In a July report, the International Monetary Fund estimated that continued net emigration from central, eastern and southeast Europe from 2015 to 2030 could lower the region's economic output by nearly 9 percent altogether.

Poland, where the 8.5 percent unemployment rate is the lowest in a quarter of a century, is relying on more than a million workers from Ukraine to fill vacant jobs this year in areas like production, logistics or construction. It is working on new rules to allow guest workers to stay longer.

"Without them, many firms would have problems fulfilling their contracts. Many would have to close their doors," said Kubisiak at the Polish Work Service.

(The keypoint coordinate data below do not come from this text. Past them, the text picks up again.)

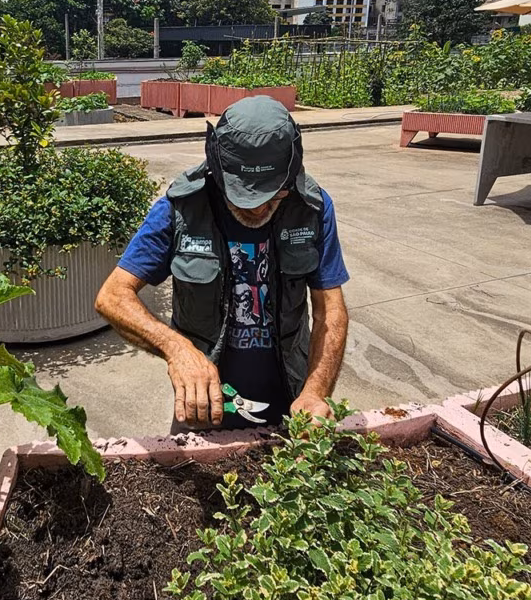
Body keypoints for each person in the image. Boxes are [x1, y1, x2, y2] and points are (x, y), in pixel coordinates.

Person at [95, 96, 350, 430]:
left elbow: (330, 310)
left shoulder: (312, 206)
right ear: (218, 168)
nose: (258, 209)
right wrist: (177, 349)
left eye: (272, 195)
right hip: (204, 408)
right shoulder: (182, 207)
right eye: (243, 196)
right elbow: (113, 296)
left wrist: (316, 392)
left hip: (292, 401)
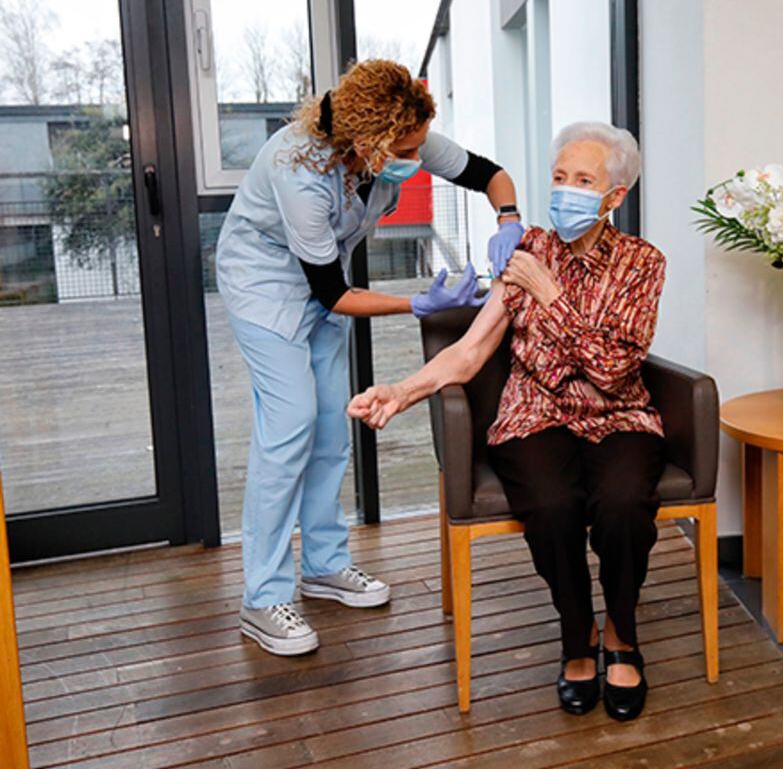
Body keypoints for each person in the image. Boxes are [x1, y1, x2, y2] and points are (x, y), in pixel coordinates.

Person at [348, 121, 666, 721]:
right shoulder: (530, 252)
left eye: (583, 181)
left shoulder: (642, 264)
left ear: (614, 198)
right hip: (535, 413)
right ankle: (579, 638)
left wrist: (550, 296)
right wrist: (401, 390)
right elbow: (471, 350)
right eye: (558, 177)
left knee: (624, 505)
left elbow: (614, 369)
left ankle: (621, 634)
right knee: (551, 506)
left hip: (617, 412)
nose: (565, 190)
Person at [215, 59, 525, 657]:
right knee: (289, 428)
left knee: (333, 425)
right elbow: (333, 292)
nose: (417, 157)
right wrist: (420, 302)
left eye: (418, 144)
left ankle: (324, 565)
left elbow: (491, 174)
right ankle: (262, 595)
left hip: (324, 286)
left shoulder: (399, 134)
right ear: (368, 140)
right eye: (406, 149)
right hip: (264, 289)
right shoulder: (297, 169)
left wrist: (508, 219)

Big foreign investors in Hungary, such as German car makers Audi and Daimler , resort to sponsoring university faculties to ensure their hiring needs are met. Both declined to say how much they fork out on such programs.

Istvan Hollos, who runs a car repair shop on the outskirts of Budapest, is at the sharp end of the jobs crisis. He would like to expand, but cannot hire enough people.

"We can put up a job advert for months and have one or two applicants," he said. "Far from being able to select from a crop of quality workers, you need to make do with what you get."